Indications are that the Fed will hike short-term interest rates by another 0.75 of a percentage point at its next meeting on September 20th and 21st. In the week prior to that meeting, there will be new data releases for the Consumer Price Index, the Producer Price Index, consumer inflation expectations, consumer sentiment, and jobless claims, all of which the central bank likely will be watching closely. This data may perk up the debate on whether a one-half or three-quarter percentage point rate hike is in the cards. Nevertheless, the overarching issue for the economy and the stock market is what level short-term rates will ultimately reach by the end of this year. Talk on the Street is that that level could come in as high as 4.0%; it was near zero at the start of 2022. Some economists are speculating an even higher rate. Chairman Powell has suggested that rates reached by yearend could be held steady through most of 2023.

For all of this week, stocks appear poised to advance in the 1%-2% range, reversing some previous losses. Stocks gained marginally in Thursday’s trading.

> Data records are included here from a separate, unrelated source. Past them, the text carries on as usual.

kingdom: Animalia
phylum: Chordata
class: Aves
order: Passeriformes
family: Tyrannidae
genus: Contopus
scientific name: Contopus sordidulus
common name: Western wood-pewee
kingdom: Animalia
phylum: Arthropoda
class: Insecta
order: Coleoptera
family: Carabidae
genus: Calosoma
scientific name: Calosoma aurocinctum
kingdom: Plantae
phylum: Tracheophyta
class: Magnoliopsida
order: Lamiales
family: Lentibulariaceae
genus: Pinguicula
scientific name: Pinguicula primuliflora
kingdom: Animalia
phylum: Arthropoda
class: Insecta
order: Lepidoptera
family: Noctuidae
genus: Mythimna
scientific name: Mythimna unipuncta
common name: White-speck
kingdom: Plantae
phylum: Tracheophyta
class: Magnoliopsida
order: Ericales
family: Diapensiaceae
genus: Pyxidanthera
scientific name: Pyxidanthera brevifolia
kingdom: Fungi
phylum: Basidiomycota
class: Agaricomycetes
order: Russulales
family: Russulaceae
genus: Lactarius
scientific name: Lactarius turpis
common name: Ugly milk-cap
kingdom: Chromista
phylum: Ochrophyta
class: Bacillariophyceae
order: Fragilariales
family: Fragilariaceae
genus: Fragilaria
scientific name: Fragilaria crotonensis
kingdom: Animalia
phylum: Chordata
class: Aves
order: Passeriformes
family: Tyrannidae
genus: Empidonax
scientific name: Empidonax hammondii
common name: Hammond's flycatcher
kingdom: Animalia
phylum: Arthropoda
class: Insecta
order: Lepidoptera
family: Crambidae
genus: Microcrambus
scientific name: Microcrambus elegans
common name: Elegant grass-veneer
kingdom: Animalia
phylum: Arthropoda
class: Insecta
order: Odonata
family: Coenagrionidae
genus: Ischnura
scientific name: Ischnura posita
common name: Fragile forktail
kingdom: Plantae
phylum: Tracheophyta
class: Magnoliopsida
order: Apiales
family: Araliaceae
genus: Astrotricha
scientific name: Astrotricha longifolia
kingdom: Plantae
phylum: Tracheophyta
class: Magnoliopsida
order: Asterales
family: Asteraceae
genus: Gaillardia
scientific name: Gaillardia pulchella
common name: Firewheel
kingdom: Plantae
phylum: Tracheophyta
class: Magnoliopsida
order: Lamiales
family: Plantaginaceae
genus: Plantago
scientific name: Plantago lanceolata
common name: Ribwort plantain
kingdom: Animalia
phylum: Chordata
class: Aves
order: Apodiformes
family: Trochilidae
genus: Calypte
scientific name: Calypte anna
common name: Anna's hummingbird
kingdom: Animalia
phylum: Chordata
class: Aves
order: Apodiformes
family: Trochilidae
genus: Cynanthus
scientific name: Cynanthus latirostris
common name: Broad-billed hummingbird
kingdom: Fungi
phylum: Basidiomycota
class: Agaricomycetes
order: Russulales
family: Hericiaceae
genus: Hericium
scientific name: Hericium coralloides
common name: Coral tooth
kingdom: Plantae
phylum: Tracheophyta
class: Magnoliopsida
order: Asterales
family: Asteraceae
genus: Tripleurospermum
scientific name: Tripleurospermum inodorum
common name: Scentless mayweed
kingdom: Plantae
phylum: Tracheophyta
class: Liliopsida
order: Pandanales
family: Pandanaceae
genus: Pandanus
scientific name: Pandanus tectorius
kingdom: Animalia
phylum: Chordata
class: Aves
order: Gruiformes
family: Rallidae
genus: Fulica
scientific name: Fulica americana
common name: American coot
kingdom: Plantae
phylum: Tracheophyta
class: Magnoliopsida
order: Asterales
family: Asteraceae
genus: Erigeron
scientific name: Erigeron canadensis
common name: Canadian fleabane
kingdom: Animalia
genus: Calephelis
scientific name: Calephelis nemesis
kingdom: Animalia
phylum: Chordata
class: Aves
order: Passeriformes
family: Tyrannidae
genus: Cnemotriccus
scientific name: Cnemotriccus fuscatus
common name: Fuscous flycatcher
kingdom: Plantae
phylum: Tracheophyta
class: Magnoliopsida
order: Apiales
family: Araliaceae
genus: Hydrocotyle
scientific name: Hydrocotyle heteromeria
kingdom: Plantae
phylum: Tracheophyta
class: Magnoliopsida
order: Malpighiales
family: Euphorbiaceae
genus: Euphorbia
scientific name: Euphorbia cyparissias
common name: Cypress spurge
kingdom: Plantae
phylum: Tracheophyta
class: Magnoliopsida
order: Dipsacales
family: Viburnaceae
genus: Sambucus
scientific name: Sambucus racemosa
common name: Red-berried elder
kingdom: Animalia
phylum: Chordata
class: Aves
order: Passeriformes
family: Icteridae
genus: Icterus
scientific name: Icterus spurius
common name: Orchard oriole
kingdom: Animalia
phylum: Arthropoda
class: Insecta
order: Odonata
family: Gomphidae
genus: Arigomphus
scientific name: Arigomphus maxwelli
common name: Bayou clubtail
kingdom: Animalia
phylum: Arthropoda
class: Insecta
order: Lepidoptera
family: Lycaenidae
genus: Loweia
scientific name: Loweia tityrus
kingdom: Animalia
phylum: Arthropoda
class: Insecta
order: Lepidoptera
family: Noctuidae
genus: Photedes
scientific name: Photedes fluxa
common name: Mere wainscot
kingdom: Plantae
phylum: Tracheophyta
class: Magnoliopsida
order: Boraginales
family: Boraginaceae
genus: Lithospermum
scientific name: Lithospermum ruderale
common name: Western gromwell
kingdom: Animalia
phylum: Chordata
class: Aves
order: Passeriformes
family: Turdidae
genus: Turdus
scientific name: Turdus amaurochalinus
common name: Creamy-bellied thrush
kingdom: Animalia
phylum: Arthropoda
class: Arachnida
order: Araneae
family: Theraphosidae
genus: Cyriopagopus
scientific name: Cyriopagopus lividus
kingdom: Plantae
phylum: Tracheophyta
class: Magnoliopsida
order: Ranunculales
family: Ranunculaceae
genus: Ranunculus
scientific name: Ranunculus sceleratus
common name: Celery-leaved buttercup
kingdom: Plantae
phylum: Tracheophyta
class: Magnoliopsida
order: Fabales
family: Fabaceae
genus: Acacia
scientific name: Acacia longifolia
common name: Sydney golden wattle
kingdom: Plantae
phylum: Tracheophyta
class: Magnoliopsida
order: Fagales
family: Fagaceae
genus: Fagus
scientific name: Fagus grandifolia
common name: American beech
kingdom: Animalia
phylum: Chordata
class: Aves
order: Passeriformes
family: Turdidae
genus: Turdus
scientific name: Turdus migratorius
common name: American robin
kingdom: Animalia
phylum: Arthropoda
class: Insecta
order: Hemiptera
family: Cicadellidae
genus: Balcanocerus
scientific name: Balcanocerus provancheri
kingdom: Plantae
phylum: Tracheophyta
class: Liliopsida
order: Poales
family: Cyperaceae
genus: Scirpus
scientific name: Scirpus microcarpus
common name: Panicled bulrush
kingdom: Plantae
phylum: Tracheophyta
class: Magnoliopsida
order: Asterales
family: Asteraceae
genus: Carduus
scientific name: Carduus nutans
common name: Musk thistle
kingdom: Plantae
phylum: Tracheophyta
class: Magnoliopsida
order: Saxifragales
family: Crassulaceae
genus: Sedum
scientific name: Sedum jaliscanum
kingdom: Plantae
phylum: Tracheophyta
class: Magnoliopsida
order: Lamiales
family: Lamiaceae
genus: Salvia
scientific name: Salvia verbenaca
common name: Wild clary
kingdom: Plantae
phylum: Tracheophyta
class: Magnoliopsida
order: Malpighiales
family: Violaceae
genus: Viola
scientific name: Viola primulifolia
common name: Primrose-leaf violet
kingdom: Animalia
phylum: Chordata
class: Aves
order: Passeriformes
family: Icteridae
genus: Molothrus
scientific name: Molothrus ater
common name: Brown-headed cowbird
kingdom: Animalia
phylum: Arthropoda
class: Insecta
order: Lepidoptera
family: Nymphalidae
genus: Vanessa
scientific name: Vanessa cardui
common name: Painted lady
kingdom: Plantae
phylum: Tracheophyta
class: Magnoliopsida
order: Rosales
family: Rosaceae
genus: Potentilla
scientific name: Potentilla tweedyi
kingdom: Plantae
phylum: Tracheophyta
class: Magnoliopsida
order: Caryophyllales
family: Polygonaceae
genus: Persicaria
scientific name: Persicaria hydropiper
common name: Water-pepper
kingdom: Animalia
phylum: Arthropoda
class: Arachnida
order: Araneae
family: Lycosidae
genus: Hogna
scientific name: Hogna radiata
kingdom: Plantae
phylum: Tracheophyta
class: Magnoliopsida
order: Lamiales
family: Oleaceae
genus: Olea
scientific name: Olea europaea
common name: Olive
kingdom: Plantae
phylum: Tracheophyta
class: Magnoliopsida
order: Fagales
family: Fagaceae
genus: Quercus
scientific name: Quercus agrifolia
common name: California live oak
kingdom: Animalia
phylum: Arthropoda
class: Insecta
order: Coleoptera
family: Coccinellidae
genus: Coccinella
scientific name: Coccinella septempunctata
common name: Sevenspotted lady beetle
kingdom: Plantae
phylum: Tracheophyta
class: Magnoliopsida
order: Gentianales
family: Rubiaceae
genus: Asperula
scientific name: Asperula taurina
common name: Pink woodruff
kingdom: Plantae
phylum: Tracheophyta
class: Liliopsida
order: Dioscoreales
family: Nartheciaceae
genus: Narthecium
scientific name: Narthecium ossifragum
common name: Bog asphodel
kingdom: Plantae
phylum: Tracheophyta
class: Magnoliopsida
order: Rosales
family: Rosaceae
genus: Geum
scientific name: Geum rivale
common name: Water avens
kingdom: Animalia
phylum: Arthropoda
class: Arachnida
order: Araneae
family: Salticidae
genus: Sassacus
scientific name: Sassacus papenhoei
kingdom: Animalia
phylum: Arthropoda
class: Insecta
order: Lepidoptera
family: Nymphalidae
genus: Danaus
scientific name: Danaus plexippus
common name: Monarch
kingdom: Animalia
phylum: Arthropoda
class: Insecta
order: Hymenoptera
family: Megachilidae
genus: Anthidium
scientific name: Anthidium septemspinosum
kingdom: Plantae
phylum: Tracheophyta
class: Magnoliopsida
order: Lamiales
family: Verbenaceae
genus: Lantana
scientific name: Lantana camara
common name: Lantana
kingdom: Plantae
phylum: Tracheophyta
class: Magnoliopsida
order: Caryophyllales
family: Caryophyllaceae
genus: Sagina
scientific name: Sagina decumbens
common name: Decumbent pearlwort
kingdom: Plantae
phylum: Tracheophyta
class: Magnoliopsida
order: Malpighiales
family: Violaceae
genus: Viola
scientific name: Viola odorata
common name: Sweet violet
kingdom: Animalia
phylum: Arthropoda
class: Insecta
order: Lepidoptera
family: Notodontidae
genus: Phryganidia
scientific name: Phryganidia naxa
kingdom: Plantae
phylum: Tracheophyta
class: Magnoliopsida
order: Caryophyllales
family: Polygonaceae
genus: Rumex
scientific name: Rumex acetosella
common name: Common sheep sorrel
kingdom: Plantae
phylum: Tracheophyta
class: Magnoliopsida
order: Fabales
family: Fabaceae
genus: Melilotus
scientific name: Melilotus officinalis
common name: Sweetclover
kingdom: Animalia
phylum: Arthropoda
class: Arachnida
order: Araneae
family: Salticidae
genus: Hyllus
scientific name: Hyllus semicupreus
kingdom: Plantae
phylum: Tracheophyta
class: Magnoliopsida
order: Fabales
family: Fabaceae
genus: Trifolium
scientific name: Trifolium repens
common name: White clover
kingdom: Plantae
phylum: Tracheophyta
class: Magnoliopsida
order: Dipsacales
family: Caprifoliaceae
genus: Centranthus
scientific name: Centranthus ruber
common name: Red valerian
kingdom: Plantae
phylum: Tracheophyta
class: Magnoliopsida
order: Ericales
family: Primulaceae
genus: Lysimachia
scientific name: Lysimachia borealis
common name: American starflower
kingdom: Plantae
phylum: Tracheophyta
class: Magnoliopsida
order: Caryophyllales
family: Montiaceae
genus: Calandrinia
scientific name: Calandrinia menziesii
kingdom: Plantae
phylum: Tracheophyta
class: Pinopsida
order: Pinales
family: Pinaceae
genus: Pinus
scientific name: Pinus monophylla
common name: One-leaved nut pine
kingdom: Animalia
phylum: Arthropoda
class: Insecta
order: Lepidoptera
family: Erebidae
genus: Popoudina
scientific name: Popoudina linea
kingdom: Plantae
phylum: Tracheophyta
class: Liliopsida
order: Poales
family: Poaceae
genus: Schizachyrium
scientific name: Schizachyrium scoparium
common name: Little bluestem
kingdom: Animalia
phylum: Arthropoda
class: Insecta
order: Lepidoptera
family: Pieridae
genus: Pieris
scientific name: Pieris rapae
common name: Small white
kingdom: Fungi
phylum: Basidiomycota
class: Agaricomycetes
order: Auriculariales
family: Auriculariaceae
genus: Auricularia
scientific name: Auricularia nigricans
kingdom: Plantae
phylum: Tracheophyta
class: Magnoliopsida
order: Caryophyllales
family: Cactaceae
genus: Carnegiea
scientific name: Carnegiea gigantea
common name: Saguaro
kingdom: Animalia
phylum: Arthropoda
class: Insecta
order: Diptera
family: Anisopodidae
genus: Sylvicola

Advancers led decliners by roughly two to one. Volatility eased. Among the Standard & Poor’s 500 industry sectors, technology, financial, healthcare, industrial, materials, energy, and real estate stocks improved in valuation, while transportation, utility, communications, and consumer staples equities were in the red. Tesla (TSLA), Nvidia (NVDA), KLA Corp. (KLAC), and Regenron Pharmaceuticals (REGN) lent support to the market, and Kraft Heinz (KHC), Apple (AAPL), PACCAR Inc. (PCAR), and Charter Comm. (CHTR) were laggards.

Market pundits are debating whether price-earnings multiples are still too high. Lately, the average multiple for S&P 500 has hovered near the 17.0 mark. It may be argued that inflationary pressures, though easing, are still filtering through the economy and that corporate earnings will take a visible hit in the second half of 2022. Should that scenario hold true, valuations may fall further.

Continued aggressive rate hikes on the part of the Fed might well push the domestic economy into a recession, possibly a harsh one. Conversely, there are indications that commodities prices are falling meaningfully and wage growth is slowing, which could allow the central bank to keep rates below 4.0%. That likely would give a lift to the stock market.

Uncertainties, including the possibility of more COVID lockdowns in China, the outcome of the Russia-Ukraine conflict, and the potential stress of high energy prices this winter on the European economy, might spark greater share-price volatility.

We would not be surprised to see the broader market trade in a relatively narrow range to 2022’s end. For now, it’s probably best to stay with high-quality stocks that offer the potential for consistent long-term gains in total returns.

– David M. Reimer

At the time of this article’s writing, the author did not have positions in any of the companies mentioned.